The puffy snow dances in the bike's headlight and streaks around my arms and shoulders—each outsized cluster of flakes a tiny comet. They all follow a precisely smooth laminar flow like an endlessly darting school of phosphorescent tropical fish that stretches out before me forever. Otherworldly and surreal. I float forward through this illuminated ocean of rarely visible air, dreamily mesmerized.

A few moments earlier I'd been looking absently at the gaseous steam of pulses coughing from the end of the bike's idling exhaust, anticipating this fun, and whatever unknowns were just ahead in the darkness. Somehow the pavement looked even oilier than it does during summer rains. A glistening black sandpaper of diamond-sparkles.

I was internally giddy pulling on my already-partly-wet gloves, anticipating what was both routine and idiotic…and now I was mounted and lowering the choke lever, then flipping on the low beam switch—a self-added control which produces a distinctly old fashioned 'click-snap' that can be felt as it toggles over though my glove's fingertip. Unequivocally reassuring in it's miniature spring-and-metal way.

White flakes in the headlight's sudden brightness danced even more merrily—as if they knew they were on a stage, suddenly in a spotlight. Ho Ho Ho, Merry Christmas!

Closing the choke causes the bike to shudder, cough and die, so I thumb the starter a couple of times until the engine catches again, then tenderly rev the throttle to clean out the misfire.
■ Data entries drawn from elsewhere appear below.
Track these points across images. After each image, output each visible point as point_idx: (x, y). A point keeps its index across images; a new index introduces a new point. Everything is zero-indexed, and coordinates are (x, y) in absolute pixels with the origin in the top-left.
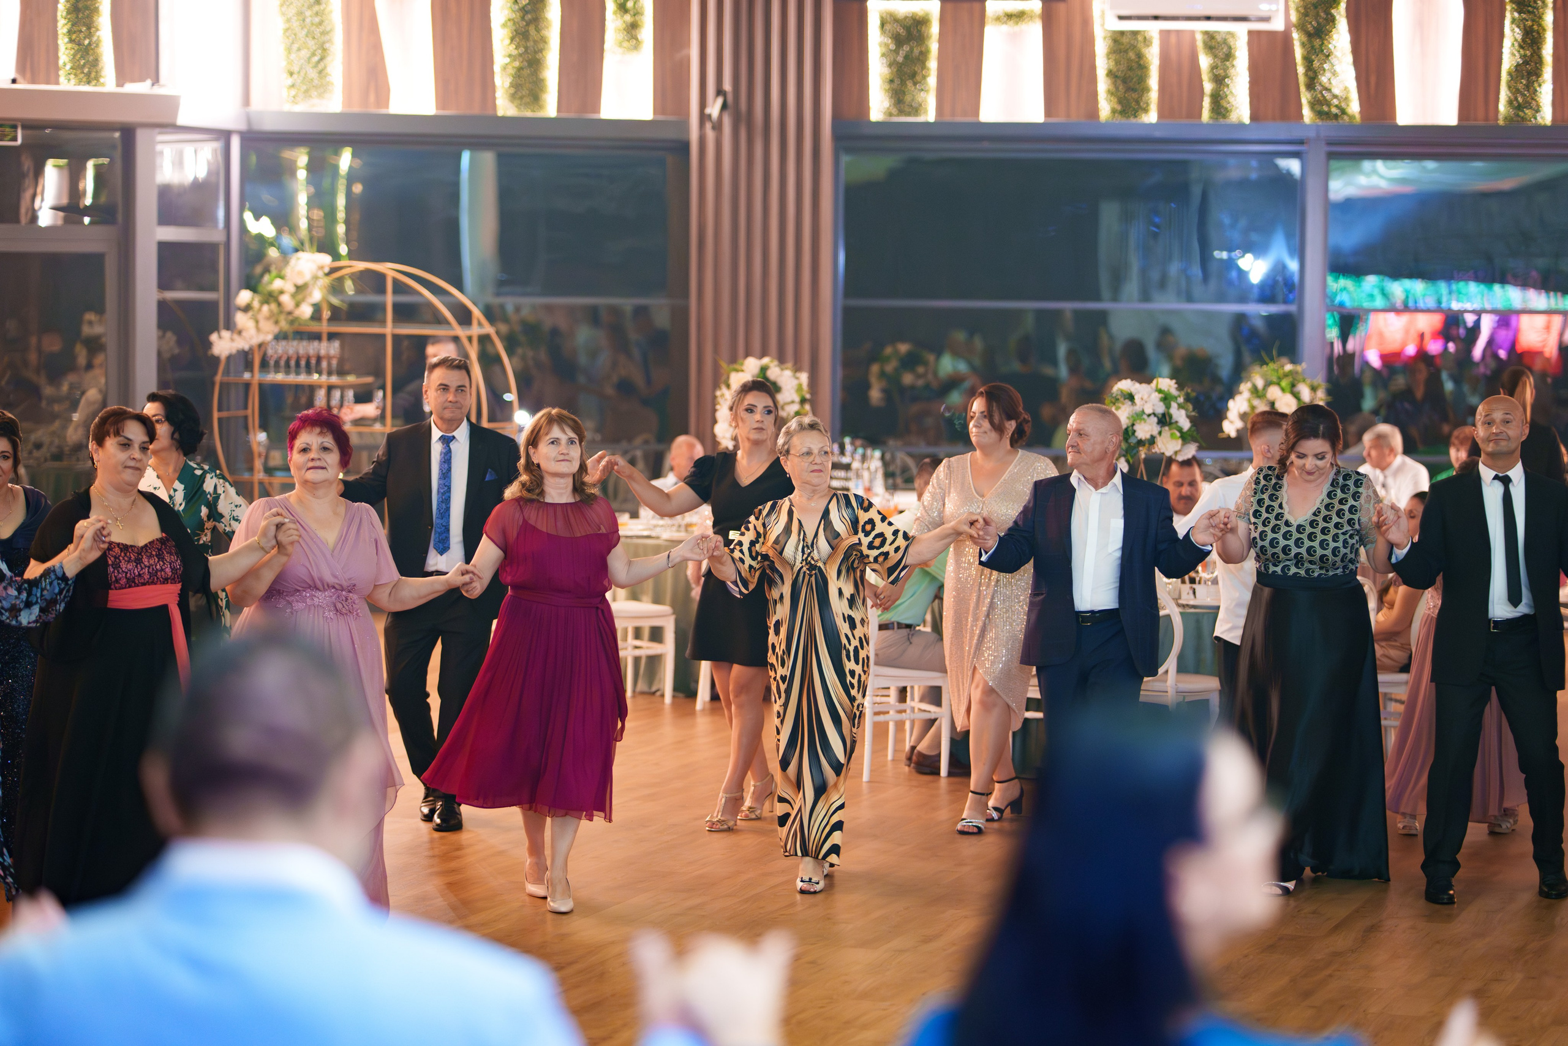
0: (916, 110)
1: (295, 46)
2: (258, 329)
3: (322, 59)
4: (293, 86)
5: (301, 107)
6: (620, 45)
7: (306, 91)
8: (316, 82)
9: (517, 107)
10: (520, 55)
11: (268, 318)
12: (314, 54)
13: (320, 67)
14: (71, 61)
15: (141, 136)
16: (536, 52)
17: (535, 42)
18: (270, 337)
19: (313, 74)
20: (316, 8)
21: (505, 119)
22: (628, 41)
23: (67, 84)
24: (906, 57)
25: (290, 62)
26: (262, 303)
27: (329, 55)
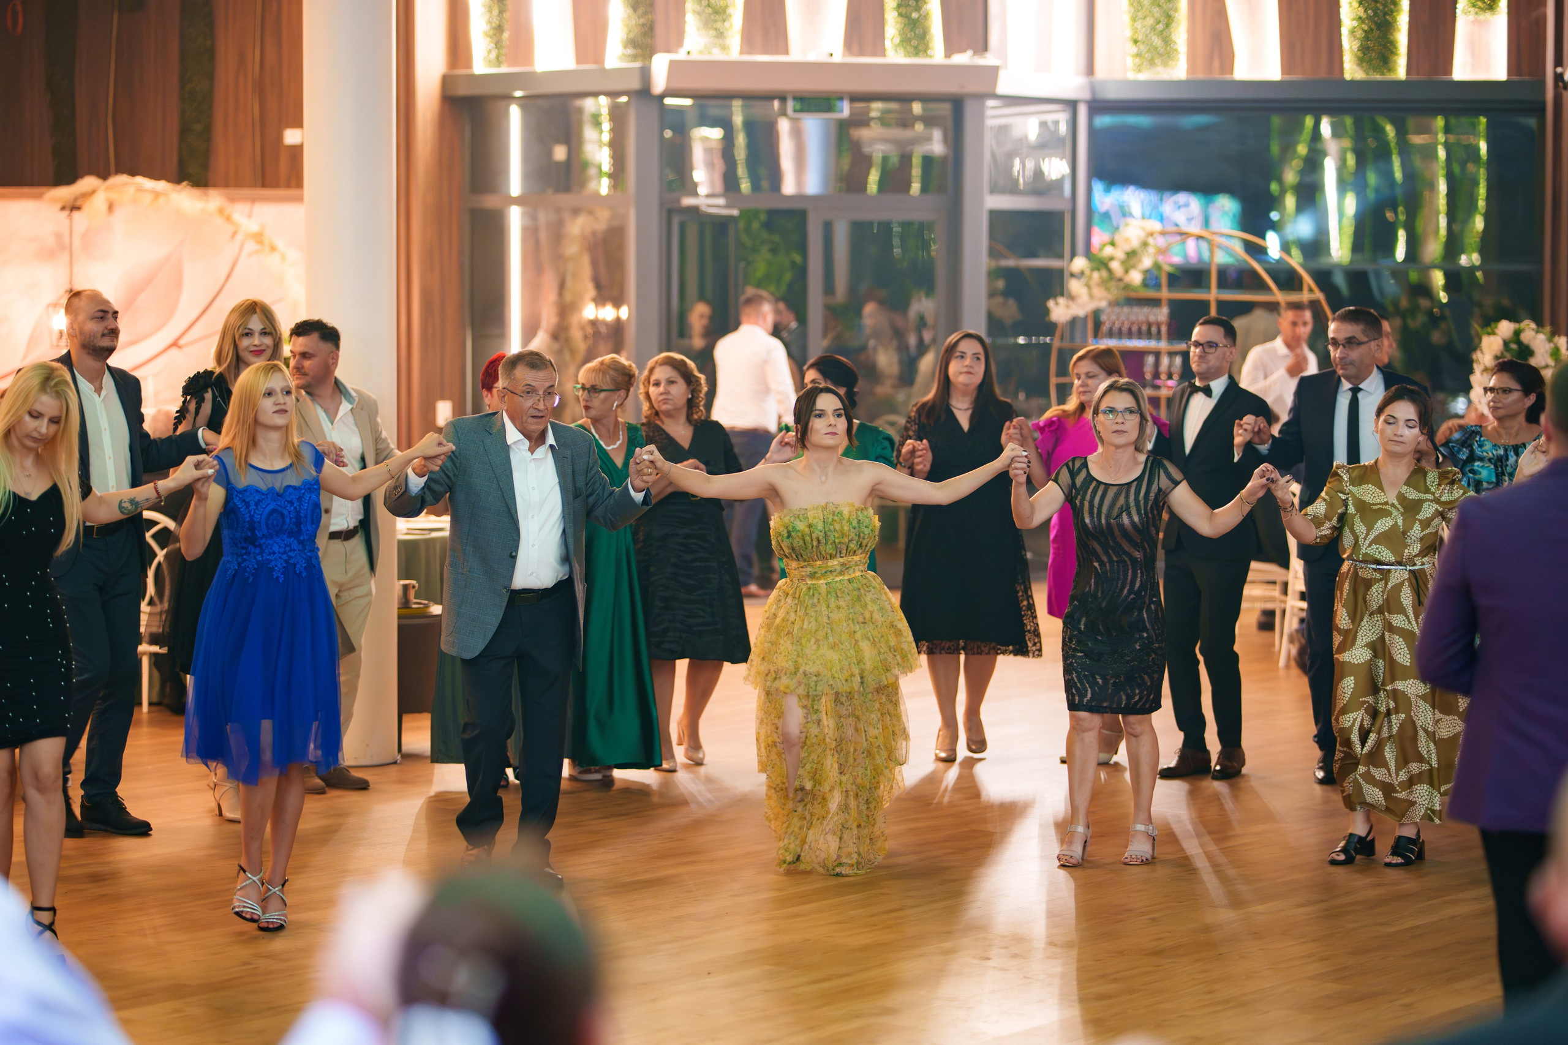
1: (1140, 15)
2: (1091, 296)
3: (1167, 25)
4: (1138, 54)
5: (1143, 76)
6: (1474, 5)
7: (1151, 60)
8: (1161, 50)
9: (1365, 71)
10: (1369, 18)
11: (1098, 285)
12: (1159, 22)
13: (1166, 34)
14: (900, 34)
15: (969, 108)
16: (1385, 14)
18: (1103, 304)
19: (1157, 41)
21: (1353, 82)
22: (1483, 1)
23: (894, 55)
25: (1135, 30)
26: (1093, 270)
27: (1173, 20)
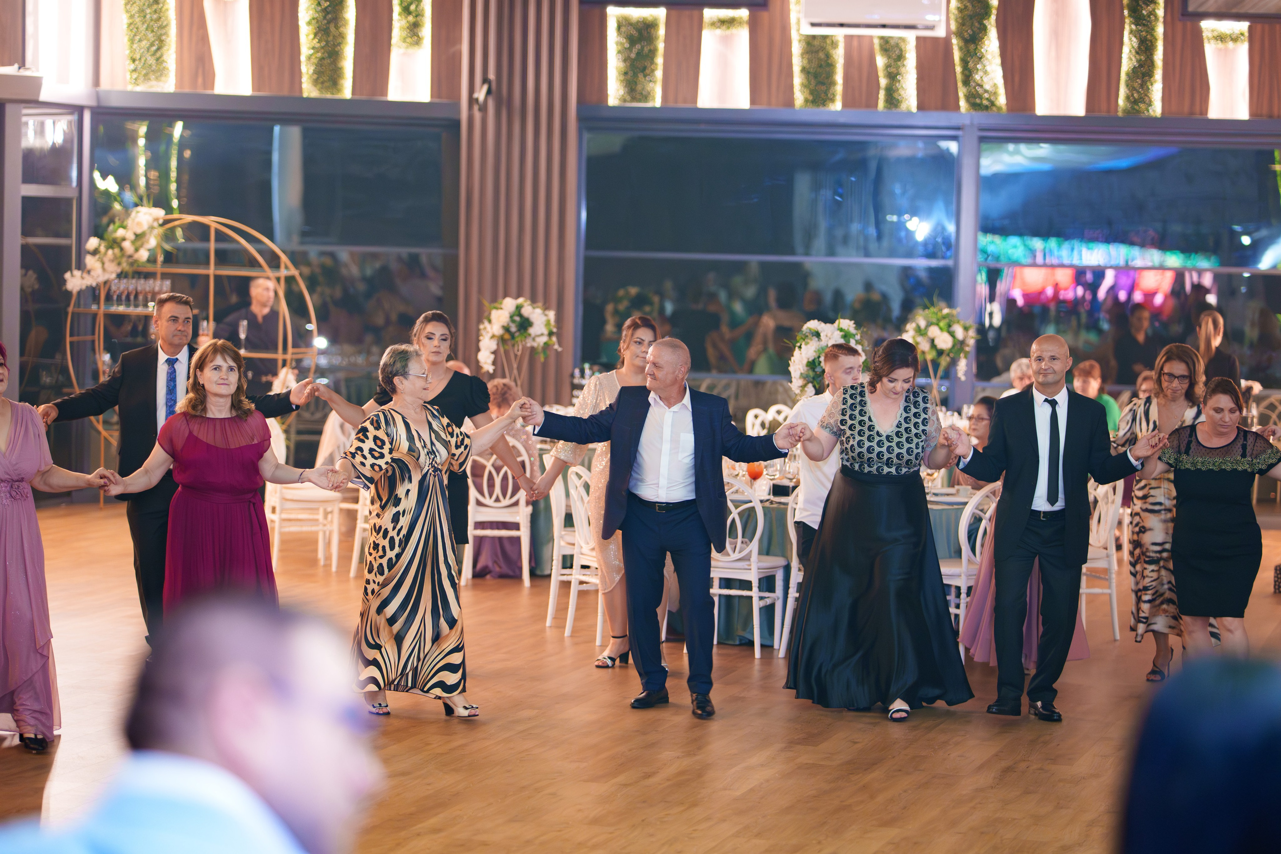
0: (646, 97)
1: (137, 38)
2: (104, 269)
3: (159, 49)
4: (135, 70)
5: (139, 89)
6: (404, 40)
7: (146, 75)
8: (154, 67)
9: (319, 90)
10: (322, 48)
11: (112, 261)
12: (152, 45)
13: (158, 55)
15: (9, 109)
16: (335, 45)
17: (334, 36)
18: (114, 276)
19: (151, 61)
20: (155, 7)
21: (309, 99)
22: (411, 38)
24: (638, 54)
25: (133, 51)
26: (108, 248)
27: (165, 45)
It had been idling on full-choke for too long while I'd fiddled with my helmet and gloves. A few smaller twists, then a bigger one and the engine clears and settles down to it's steady tuh-tuh-tuh-tuh idle. A complicated, comforting, reassuring old bass metronome. And finally I was ready to go.

But another late-leaving co-worker is suddenly standing in the middle of the street, five feet away, pointing her cell phone camera at me and the flurry of surrounding snowflakes. In the background her car is idling in the empty lane, it's driver's door wide open. An amusingly thick spindrift of whiteness swirled up between us, again almost as if it somehow knew to increase the flaky performance for her camera. "I don't have enough light." she shouted just above the bike and wind. "It's a cheap phone camera. I'll email it to you if it comes out." "OK. Great! Thanks! Have a nice night!..." She smiled and hurried back to the safety and comfort of the car. Nice lady.

I was anxious, and ready, so I released the clutch and rolled out across the car's two yellow headlight beams, waving with my gloved left hand sweeping upward a few inches from the ribbed handlebar grip. Her open hand replied, waving back from just behind the car's windshield. And then I was off like Zorro...or maybe someone else, just heading home from my job on a wet snowy night.